This. Was. Delicious. YUM! I used a nice plump head of fresh broccoli because that’s what I had on hand, and my Canadian boxes of stuffing were smaller than yours at 120 grams, so I used 2. That turned out to be the perfect amount. 3 of us had rather large (hehe) servings for supper, our son took a nice chunk of leftovers home, and then hubby and I had smallish servings a few days later. I’m making this for our big New Years Day family luncheon – it’s going to be a great side dish – and easy to make! 🙂
Thanks for letting me know how it turned out for you, Sandra. Glad it was a hit! 🙂
Does the stuffing go on ‘dry’ from the box, or do you make it first?
No! Make it first!
I am going to shred up a rotisserie chicken and add to this to make this a hearty meal
I have a question!

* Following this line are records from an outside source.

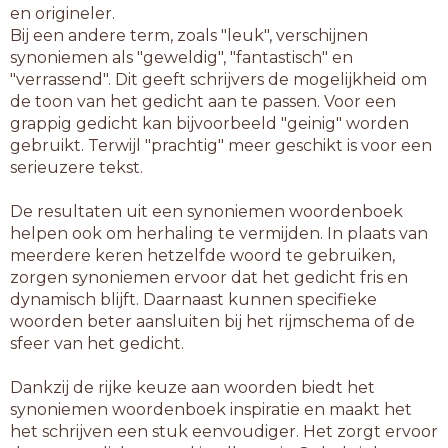
en origineler.
Bij een andere term, zoals "leuk", verschijnen
synoniemen als "geweldig", "fantastisch" en
"verrassend". Dit geeft schrijvers de mogelijkheid om
de toon van het gedicht aan te passen. Voor een
grappig gedicht kan bijvoorbeeld "geinig" worden
gebruikt. Terwijl "prachtig" meer geschikt is voor een
serieuzere tekst.
De resultaten uit een synoniemen woordenboek
helpen ook om herhaling te vermijden. In plaats van
meerdere keren hetzelfde woord te gebruiken,
zorgen synoniemen ervoor dat het gedicht fris en
dynamisch blijft. Daarnaast kunnen specifieke
woorden beter aansluiten bij het rijmschema of de
sfeer van het gedicht.
Dankzij de rijke keuze aan woorden biedt het
synoniemen woordenboek inspiratie en maakt het
het schrijven een stuk eenvoudiger. Het zorgt ervoor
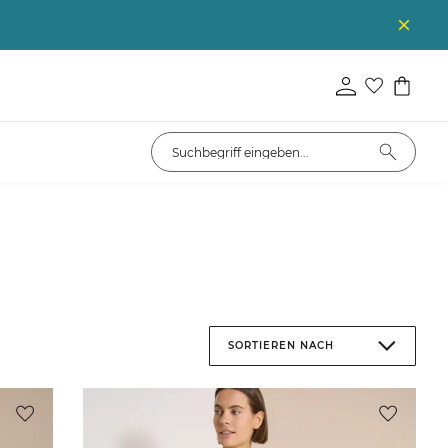
SORTIEREN NACH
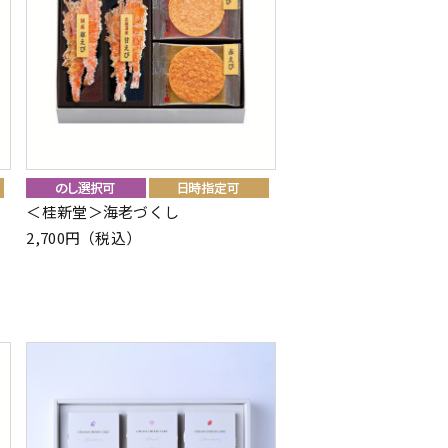
＜桂新堂＞海老づくし
2,700円（税込）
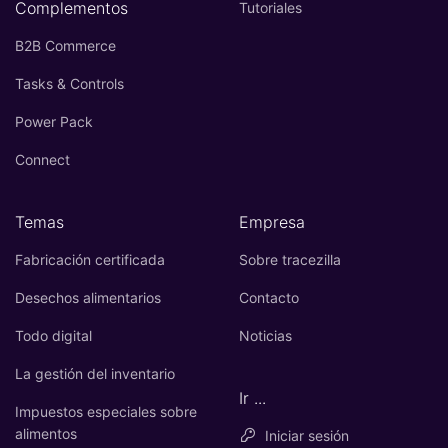
Complementos
Tutoriales
B2B Commerce
Tasks & Controls
Power Pack
Connect
Temas
Empresa
Fabricación certificada
Sobre tracezilla
Desechos alimentarios
Contacto
Todo digital
Noticias
La gestión del inventario
Ir ...
Impuestos especiales sobre
alimentos
Iniciar sesión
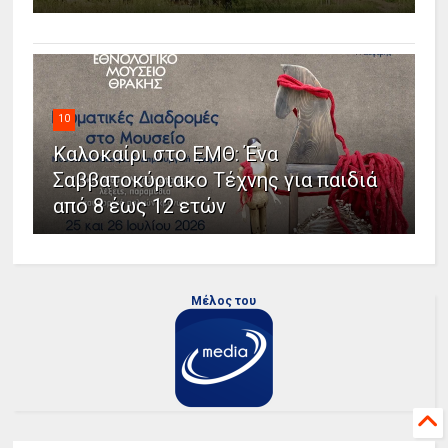
10
Καλοκαίρι στο ΕΜΘ: Ένα
Σαββατοκύριακο Τέχνης για παιδιά
από 8 έως 12 ετών
Μέλος του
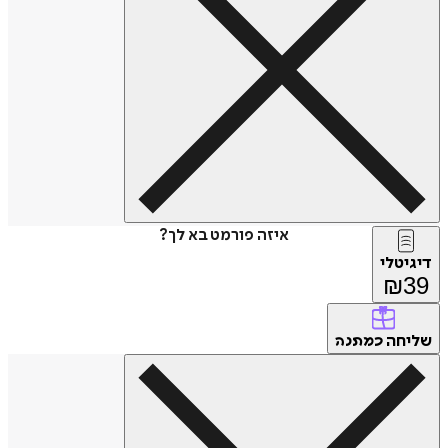
איזה פורמט בא לך?
דיגיטלי
₪
39
שליחה
כמתנה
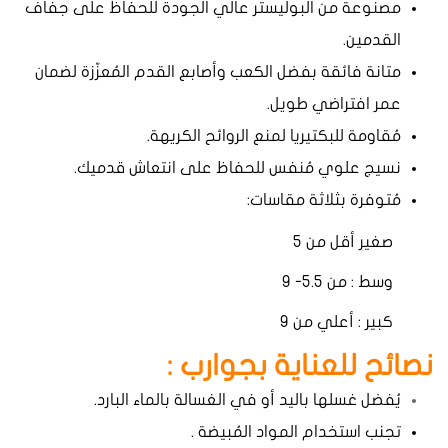
مصنوعة من البوليستر عالي الجودة للحفاظ على جفاف
القدمين.
متانة فائقة بفضل الكعب وأصابع القدم المُعزّزة لضمان
عمر افتراضي طويل.
مُقاومة للبكتيريا لمنع الروائح الكريهة.
نسيج علوي مُنفس للحفاظ على انتعاش قدميك.
مُتوفرة بثلاثة مقاسات:
صغير أقل من 5
وسط : من 5.5- 9
كبير : أعلي من 9
نصائح للعناية بجوارب :
يُفضل غسلها باليد أو في الغسالة بالماء البارد.
تجنب استخدام المواد المُبيضة .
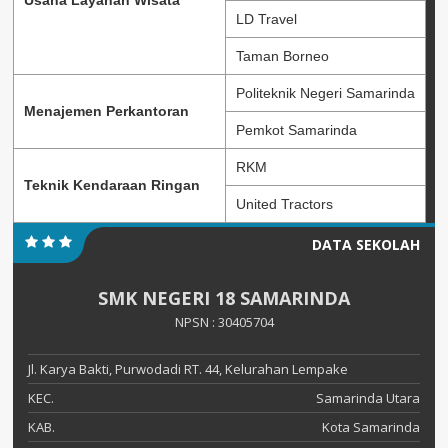
Usaha Layanan Wisata
LD Travel
Taman Borneo
Politeknik Negeri Samarinda
Menajemen Perkantoran
Pemkot Samarinda
RKM
Teknik Kendaraan Ringan
United Tractors
DATA SEKOLAH
SMK NEGERI 18 SAMARINDA
NPSN : 30405704
Jl. Karya Bakti, Purwodadi RT. 44, Kelurahan Lempake
KEC.
Samarinda Utara
KAB.
Kota Samarinda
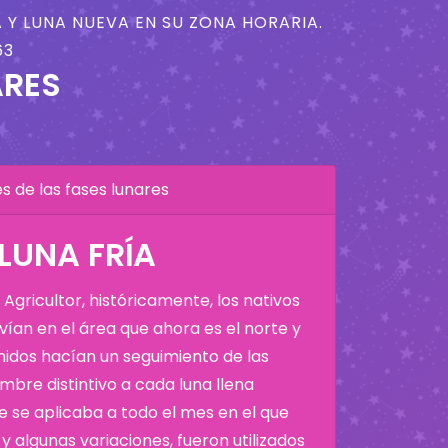
 Y LUNA NUEVA EN SU ZONA HORARIA.
63
ARES
 de las fases lunares
 LUNA FRÍA
Agricultor, históricamente, los nativos
ían en el área que ahora es el norte y
Unidos hacían un seguimiento de las
bre distintivo a cada luna llena
 se aplicaba a todo el mes en el que
y algunas variaciones, fueron utilizados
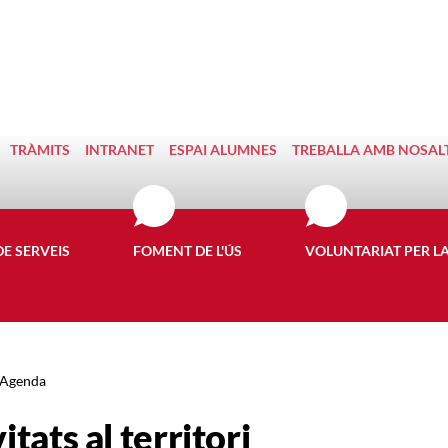
TRÀMITS
INTRANET
ESPAI ALUMNES
TREBALLA AMB NOSAL
DE SERVEIS
FOMENT DE L'ÚS
VOLUNTARIAT PER L
Agenda
itats al territori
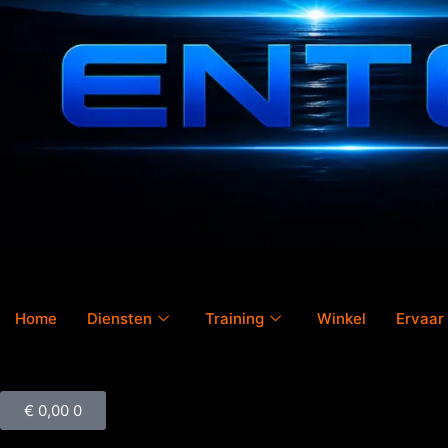
Home
Diensten
Training
Winkel
Ervaar 
€
0,00
0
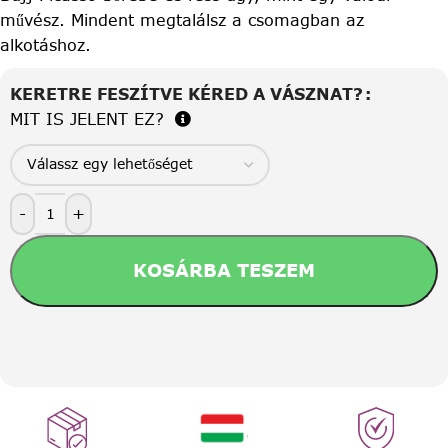
művész. Mindent megtalálsz a csomagban az
alkotáshoz.
KERETRE FESZÍTVE KÉRED A VÁSZNAT?
MIT IS JELENT EZ?
-
+
KOSÁRBA TESZEM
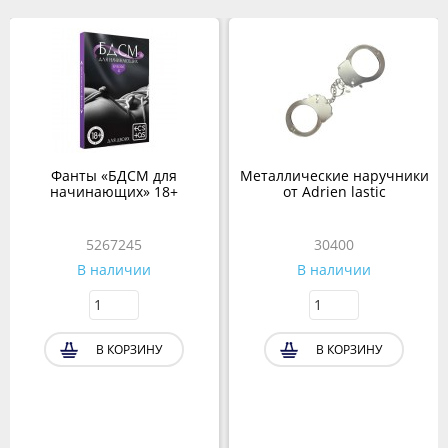
Фанты «БДСМ для
Металлические наручники
начинающих» 18+
от Adrien lastic
5267245
30400
В наличии
В наличии
В КОРЗИНУ
В КОРЗИНУ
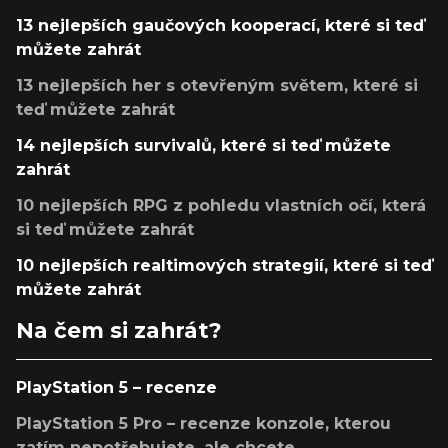
13 nejlepších gaučových kooperací, které si teď
můžete zahrát
13 nejlepších her s otevřeným světem, které si
teď můžete zahrát
14 nejlepších survivalů, které si teď můžete
zahrát
10 nejlepších RPG z pohledu vlastních očí, která
si teď můžete zahrát
10 nejlepších realtimových strategií, které si teď
můžete zahrát
Na čem si zahrát?
PlayStation 5 – recenze
PlayStation 5 Pro – recenze konzole, kterou
zatím nepotřebujete, ale chcete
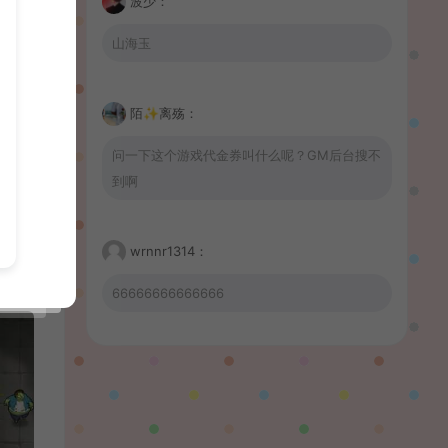
波少：
山海玉
陌✨离殇：
问一下这个游戏代金券叫什么呢？GM后台搜不
到啊
wrnnr1314：
66666666666666
習慣性♠思念：
有没BUG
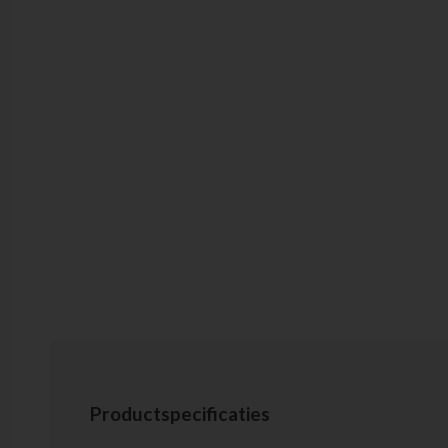
Productspecificaties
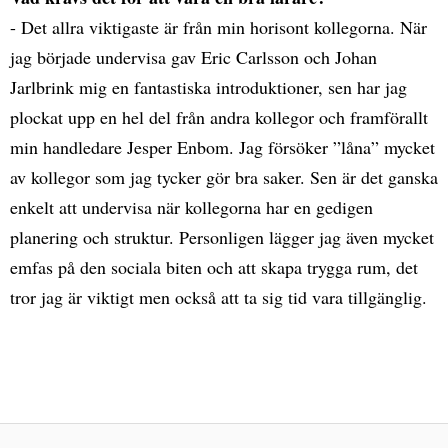
- Det allra viktigaste är från min horisont kollegorna. När
jag började undervisa gav Eric Carlsson och Johan
Jarlbrink mig en fantastiska introduktioner, sen har jag
plockat upp en hel del från andra kollegor och framförallt
min handledare Jesper Enbom. Jag försöker ”låna” mycket
av kollegor som jag tycker gör bra saker. Sen är det ganska
enkelt att undervisa när kollegorna har en gedigen
planering och struktur. Personligen lägger jag även mycket
emfas på den sociala biten och att skapa trygga rum, det
tror jag är viktigt men också att ta sig tid vara tillgänglig.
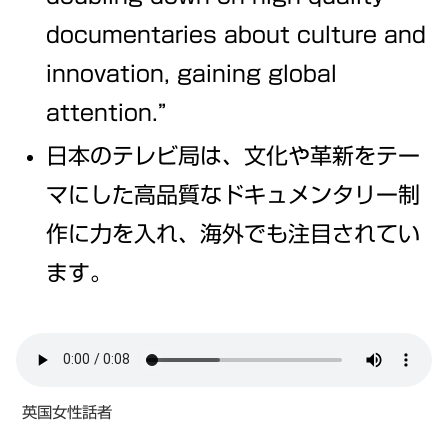
documentaries about culture and
innovation, gaining global
attention.”
日本のテレビ局は、文化や革新をテー
マにした高品質なドキュメンタリー制
作に力を入れ、海外でも注目されてい
ます。
英国女性話者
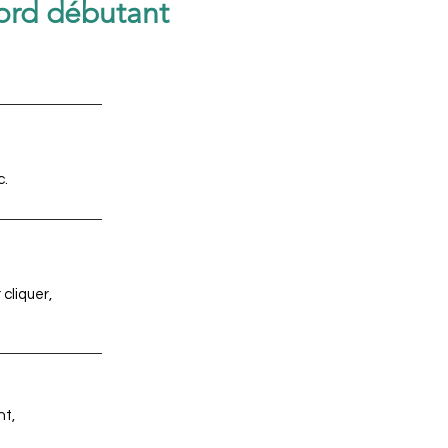
Word débutant
c.
 cliquer,
nt,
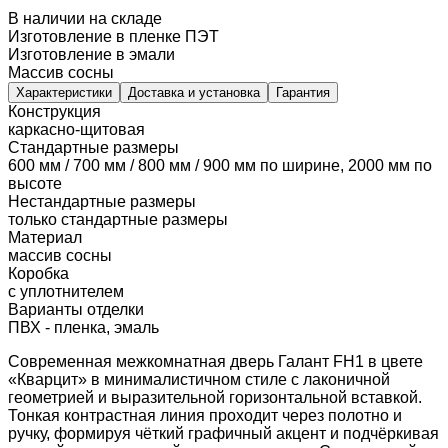
В наличии на складе
Изготовление в пленке ПЭТ
Изготовление в эмали
Массив сосны
Характеристики
Доставка и установка
Гарантия
Конструкция
каркасно-щитовая
Стандартные размеры
600 мм / 700 мм / 800 мм / 900 мм по ширине, 2000 мм по
высоте
Нестандартные размеры
только стандартные размеры
Материал
массив сосны
Коробка
с уплотнителем
Варианты отделки
ПВХ - пленка, эмаль
Современная межкомнатная дверь Галант FH1 в цвете
«Кварцит» в минималистичном стиле с лаконичной
геометрией и выразительной горизонтальной вставкой.
Тонкая контрастная линия проходит через полотно и
ручку, формируя чёткий графичный акцент и подчёркивая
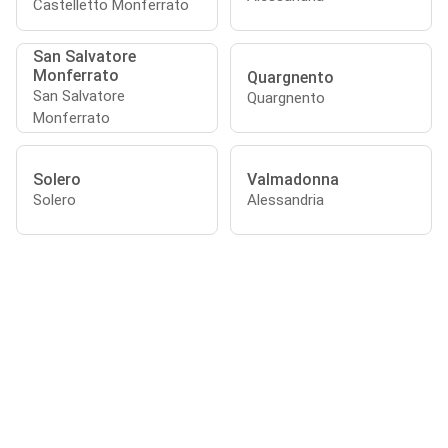
Castelletto Monferrato
San Salvatore
Monferrato
Quargnento
San Salvatore
Quargnento
Monferrato
Solero
Valmadonna
Solero
Alessandria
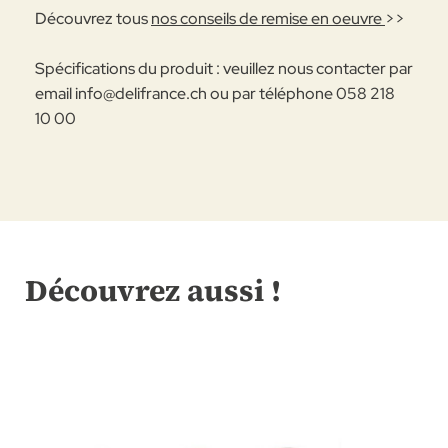
Découvrez tous
nos conseils de remise en oeuvre
>>
Spécifications du produit : veuillez nous contacter par
email
info@delifrance.ch
ou par téléphone 058 218
10 00
Découvrez aussi !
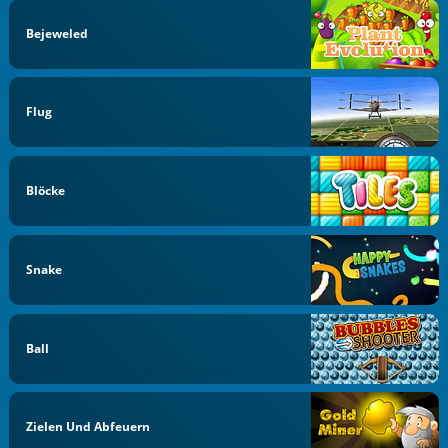
Bejeweled
Flug
Blöcke
Snake
Ball
Zielen Und Abfeuern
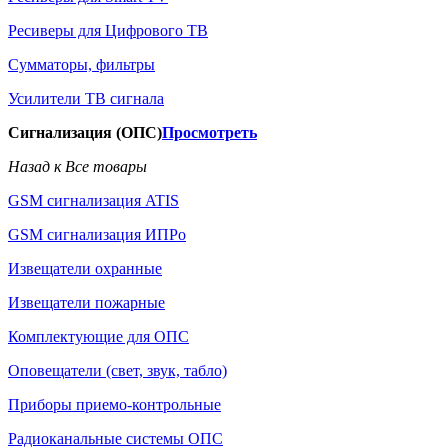
Ресиверы для Цифрового ТВ
Сумматоры, фильтры
Усилители ТВ сигнала
Сигнализация (ОПС)
Просмотреть
Назад к Все товары
GSM сигнализация ATIS
GSM сигнализация ИПРо
Извещатели охранные
Извещатели пожарные
Комплектующие для ОПС
Оповещатели (свет, звук, табло)
Приборы приемо-контрольные
Радиоканальные системы ОПС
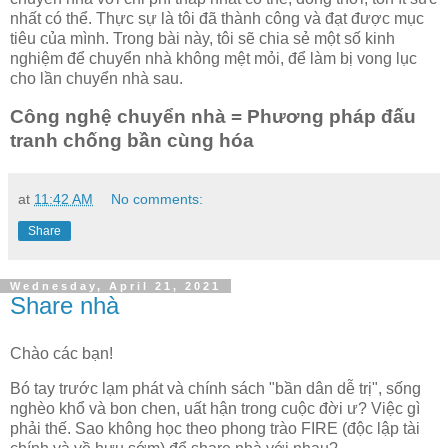
nhất có thể. Thực sự là tôi đã thành công và đạt được mục
tiêu của mình. Trong bài này, tôi sẽ chia sẻ một số kinh
nghiệm để chuyển nhà không mệt mỏi, để làm bị vong lục
cho lần chuyển nhà sau.
Công nghệ chuyển nhà = Phương pháp đấu
tranh chống bần cùng hóa
at
11:42 AM
No comments:
Share
Wednesday, April 21, 2021
Share nhà
Chào các bạn!
Bó tay trước lạm phát và chính sách "bần dân dễ trị", sống
nghèo khổ và bon chen, uất hận trong cuộc đời ư? Việc gì
phải thế. Sao không học theo phong trào FIRE (độc lập tài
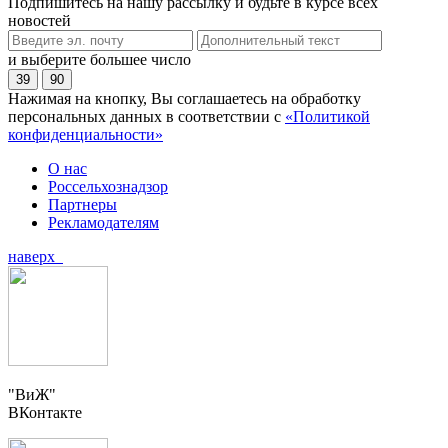
Подпишитесь на нашу рассылку и будьте в курсе всех
новостей
и выберите большее число
39
90
Нажимая на кнопку, Вы соглашаетесь на обработку
персональных данных в соответствии с
«Политикой
конфиденциальности»
О нас
Россельхознадзор
Партнеры
Рекламодателям
наверх
"ВиЖ"
ВКонтакте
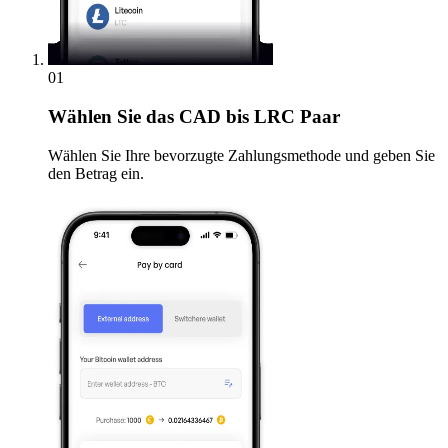
01
Wählen Sie
das CAD bis LRC Paar
Wählen Sie Ihre bevorzugte Zahlungsmethode und geben Sie
den Betrag ein.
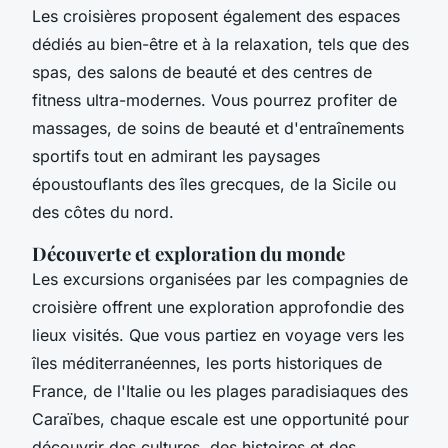
Les croisières proposent également des espaces
dédiés au bien-être et à la relaxation, tels que des
spas, des salons de beauté et des centres de
fitness ultra-modernes. Vous pourrez profiter de
massages, de soins de beauté et d'entraînements
sportifs tout en admirant les paysages
époustouflants des îles grecques, de la Sicile ou
des côtes du nord.
Découverte et exploration du monde
Les excursions organisées par les compagnies de
croisière offrent une exploration approfondie des
lieux visités. Que vous partiez en voyage vers les
îles méditerranéennes, les ports historiques de
France, de l'Italie ou les plages paradisiaques des
Caraïbes, chaque escale est une opportunité pour
découvrir des cultures, des histoires et des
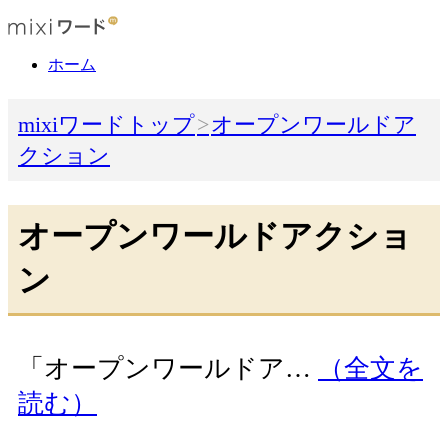
ホーム
mixiワードトップ
オープンワールドア
クション
オープンワールドアクショ
ン
「オープンワールドア…
（全文を
読む）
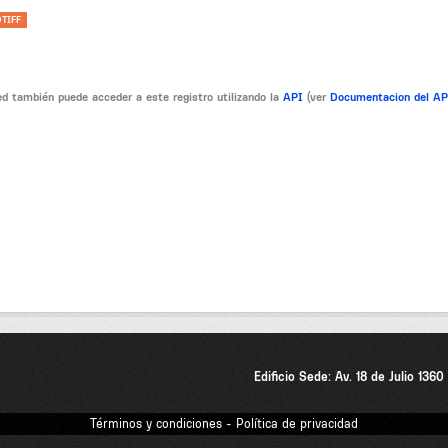
TIFF
d también puede acceder a este registro utilizando la
API
(ver
Documentacion del A
Edificio Sede: Av. 18 de Julio 136
Términos y condiciones - Política de privacidad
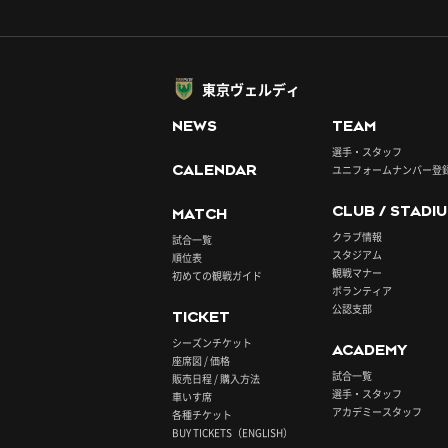
東京ヴェルディ
NEWS
TEAM
選手・スタッフ
CALENDAR
ユニフォームナンバー登
CLUB / STADI
MATCH
クラブ情報
試合一覧
スタジアム
順位表
観戦マナー
初めての観戦ガイド
ボランティア
公認支部
TICKET
シーズンチケット
ACADEMY
座席図 / 価格
試合一覧
販売日程 / 購入方法
選手・スタッフ
車いす席
アカデミースタッフ
各種チケット
BUY TICKETS（ENGLISH）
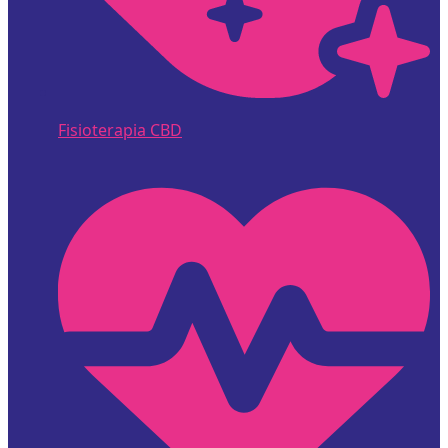
Fisioterapia CBD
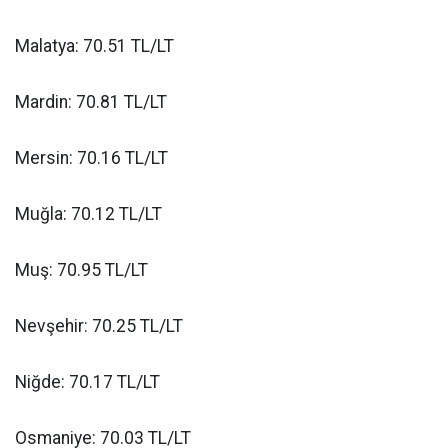
Malatya: 70.51 TL/LT
Mardin: 70.81 TL/LT
Mersin: 70.16 TL/LT
Muğla: 70.12 TL/LT
Muş: 70.95 TL/LT
Nevşehir: 70.25 TL/LT
Niğde: 70.17 TL/LT
Osmaniye: 70.03 TL/LT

Your casserole looks awesome, but I wanted to make stove top stuffing with Velveeta ONLY. No veggies. How would you do it? I’m guessing prepare the stuffing as directed, then mix in pieces of Velveeta and bake? Would I need to add soup so it doesn’t dry out while cooking? We just wanted the cheesy stuffing as a change-up.
Thanks!
Hello?
I figured something out and it was delicious!!
We add chicken & call it dinner. Thanks for a great go-to recipe, it’s in heavy rotation in our household!
Hello!
I am trying this tomorrow. Do the veggies need to be thawed first? Seems it would be watery if they were not.
Thank you!
Yes they do need to be thawed. I will update the recipe card with that 🙂
Thank you Holly! I appreciate it!
Wonderful! I made a small mistake and accidentally used cream of celery soup. It still turned out good, but I will be more careful next time! Delicious!
Made it yesterday with a bag of stuffing mix, a few more add-ins from the fridge and… wow! glad i found your site… lots of good stuff here Thanks!